Only the lines from the one containing "2: (577, 203)" through the end of the entries should be returned, exactly as they are, with the pictures omitted.
#### Source records ####
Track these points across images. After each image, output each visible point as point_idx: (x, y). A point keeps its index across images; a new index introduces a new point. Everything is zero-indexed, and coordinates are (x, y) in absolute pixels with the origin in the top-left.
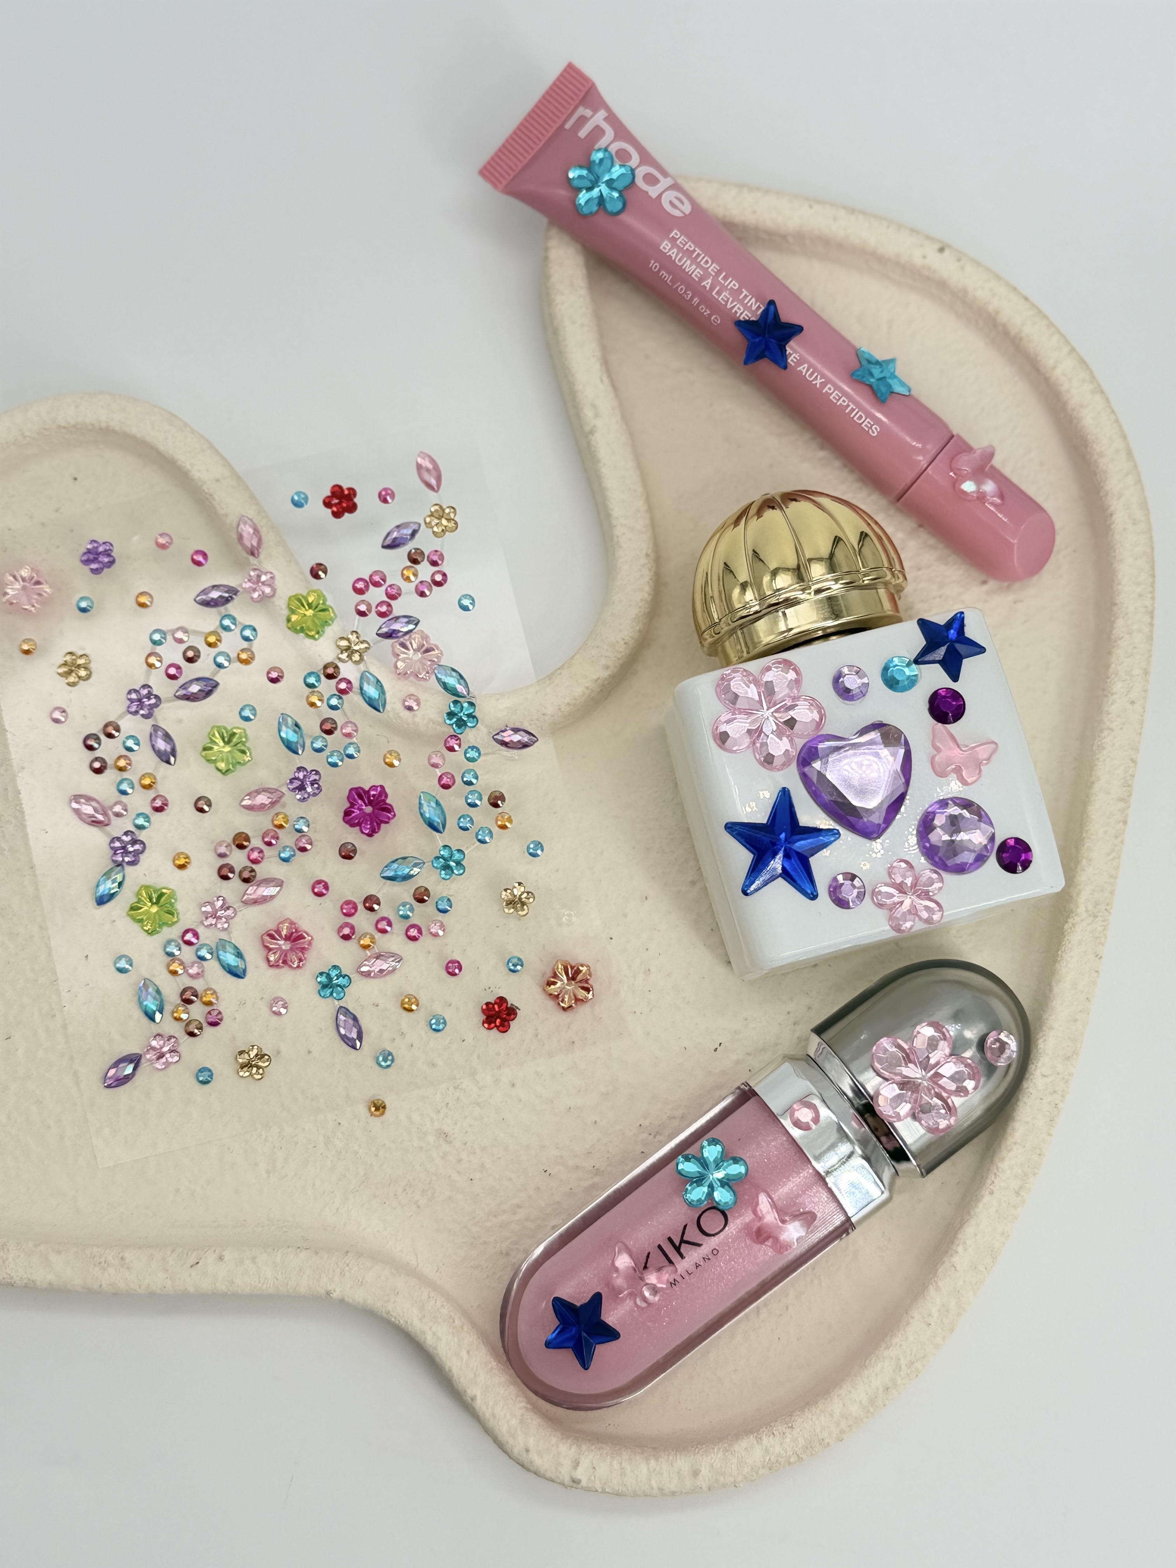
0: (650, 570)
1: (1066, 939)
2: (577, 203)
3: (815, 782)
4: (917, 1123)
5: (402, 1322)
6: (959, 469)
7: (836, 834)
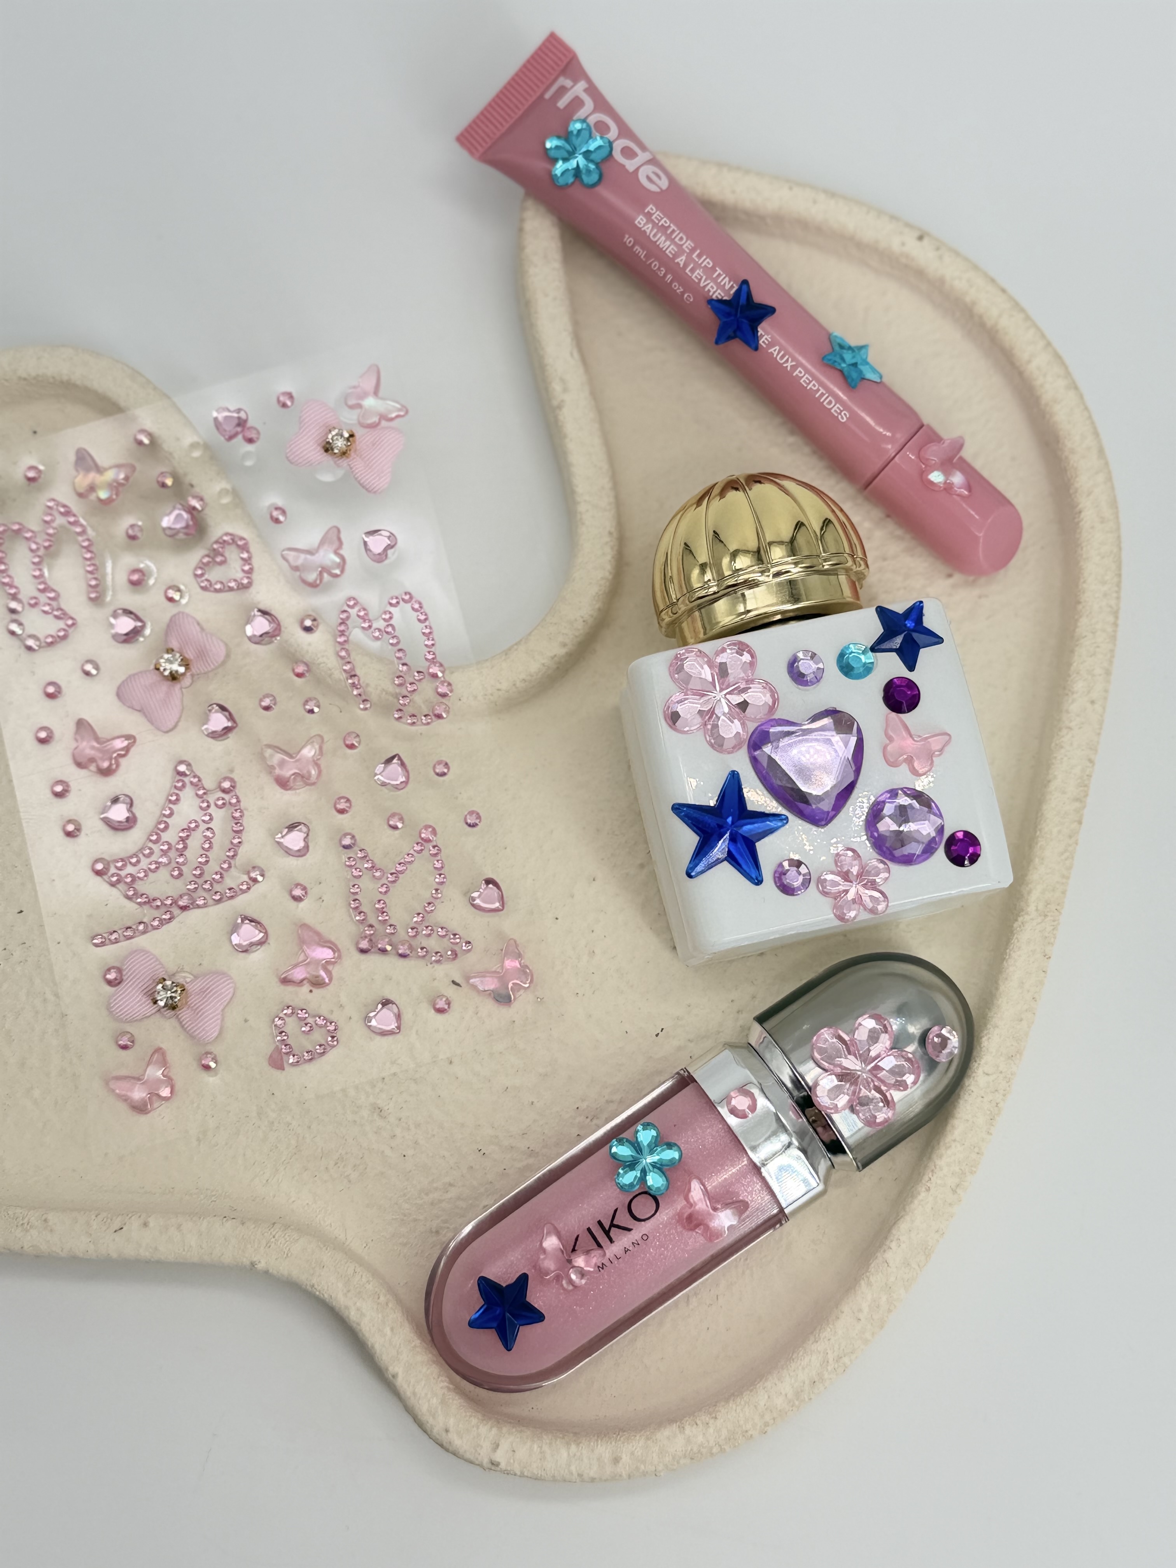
0: (612, 548)
1: (1015, 937)
2: (553, 173)
3: (766, 767)
4: (854, 1116)
5: (326, 1296)
6: (928, 459)
7: (784, 819)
####
Output below:
2: (577, 203)
3: (815, 782)
4: (917, 1123)
5: (402, 1322)
6: (959, 469)
7: (836, 834)
0: (612, 548)
1: (1015, 937)
2: (553, 173)
3: (766, 767)
4: (854, 1116)
5: (326, 1296)
6: (928, 459)
7: (784, 819)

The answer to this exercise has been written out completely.